Peterson explains that he has been looking deeply into the Bible recently, and that the idea of “God is dead” is wrongfully taken as a triumphant slogan by atheists. Nietzsche didn’t mean it as a reason to rejoice. He was lamenting it – as it was a catastrophe, and he predicted (correctly) that humans would fall into nihilism. He predicted the rise of the Soviet empire – and the deaths that would follow. Nietzsche knew that killing God meant removing our ethical foundations from beneath us.

Susan replies by saying that secular societies are doing great. And that the absence of God has done nothing to affect them. Peterson notes that even “secular” societies are built on top of Christian foundations such as true speech and the sovereignty of the individual – another thing Nietzsche noted.

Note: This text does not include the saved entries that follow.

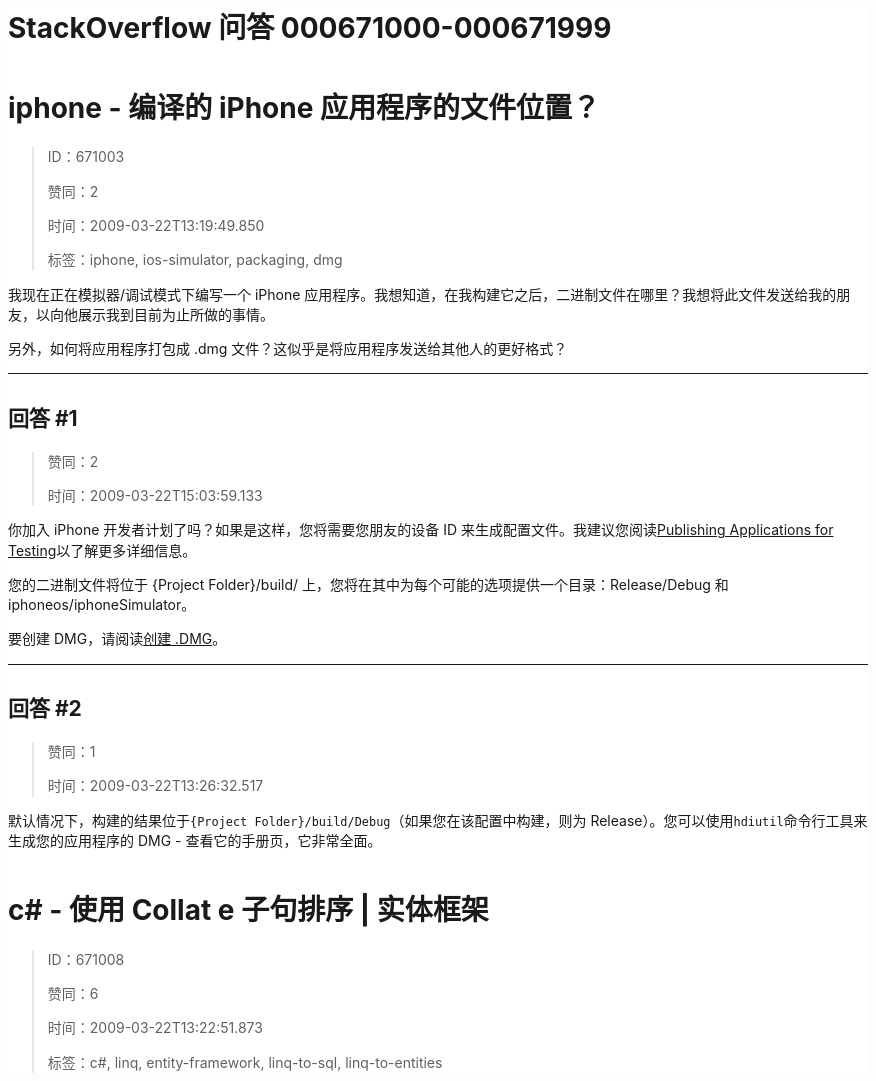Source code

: # StackOverflow 问答 000671000-000671999

# iphone - 编译的 iPhone 应用程序的文件位置？

> ID：671003
> 
> 赞同：2
> 
> 时间：2009-03-22T13:19:49.850
> 
> 标签：iphone, ios-simulator, packaging, dmg

我现在正在模拟器/调试模式下编写一个 iPhone 应用程序。我想知道，在我构建它之后，二进制文件在哪里？我想将此文件发送给我的朋友，以向他展示我到目前为止所做的事情。

另外，如何将应用程序打包成 .dmg 文件？这似乎是将应用程序发送给其他人的更好格式？

* * *

## 回答 #1

> 赞同：2
> 
> 时间：2009-03-22T15:03:59.133

你加入 iPhone 开发者计划了吗？如果是这样，您将需要您朋友的设备 ID 来生成配置文件。我建议您阅读[Publishing Applications for Testing](http://developer.apple.com/iphone/library/documentation/Xcode/Conceptual/iphone_development/145-Publishing_Applications_for_Testing/user_testing.html#//apple_ref/doc/uid/TP40007959-CH10-SW2 "发布测试应用程序")以了解更多详细信息。

您的二进制文件将位于 {Project Folder}/build/ 上，您将在其中为每个可能的选项提供一个目录：Release/Debug 和 iphoneos/iphoneSimulator。

要创建 DMG，请阅读[创建 .DMG](https://stackoverflow.com/questions/367751/creating-a-dmg)。

* * *

## 回答 #2

> 赞同：1
> 
> 时间：2009-03-22T13:26:32.517

默认情况下，构建的结果位于`{Project Folder}/build/Debug`（如果您在该配置中构建，则为 Release）。您可以使用`hdiutil`命令行工具来生成您的应用程序的 DMG - 查看它的手册页，它非常全面。

# c# - 使用 Collat e 子句排序 | 实体框架

> ID：671008
> 
> 赞同：6
> 
> 时间：2009-03-22T13:22:51.873
> 
> 标签：c#, linq, entity-framework, linq-to-sql, linq-to-entities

Peterson claims that most people who think they’re atheists don’t act it out. When you write a book, you act out the logos (Susan is an author), you aim to illuminate the world. The Judaeo-Christian culture is the culture of the book, the revelation of the true mode of being through written form. You are acting it out – you are contributing to the Christian mission, but Susan denies being a Christian.

(“Logos” is “The Word”, It is True speech that brings forth habitable and good order from the chaos. It is the updating of knowledge structures, and the communication of revealed truth to others. In Greek philosophy, the Logos was divine reason. In Christianity, Jesus is the Logos (The Word). He is truth incarnate)

Other notable exchanges that took place…


SB: You criticize the idea of happiness being an ultimate value?

JP: No, I criticized it as the ultimate goal – there’s a difference.

SB: But we are all predispositioned to wanting to be happy.

JP: It’s not a worthy goal. A better goal is to be resilient in the face of suffering.

SB: When I see the tragedies going on around the world, I remind myself how meaningless everything is. And I just say to myself, get on with it girl!

JP: But that’s contradictory. The first part is nihilistic, and the second part is hopeful.

SB: But what else are we supposed to do? It’s not like we have a choice but to do something, so we might as well.


SB: I feel gratitude.

JP: Towards what?

SB: Just gratitude.

JP: Well, even your diffuse nothingness is “something” – and that’s your God.

SB: I feel gratitude towards the universe

JP: The universe doesn’t care about you, you just said life was meaningless. Why do you feel grateful towards it?

SB: I don’t know


SB: Is Jesus a Mortal? Did he really create miracles?

JP: “Render unto Ceasar, the things that are Ceasar’s, and to God the things that are God’s.” That’s the greatest example of a miracle (contrary to walking on water etc…) In one sentence “separation of church and state”, Jesus changed the course of history, and maintained/preserved the sovereign individual’s relationship with God.

Interviewer: Do you need God for meaning?

SB: Absolutely not.

JP: I learned from Jung that we act according to our hierarchy of values. Our highest values determine our actions; therefore, our highest values are our Gods – even if we don’t recognize them as such.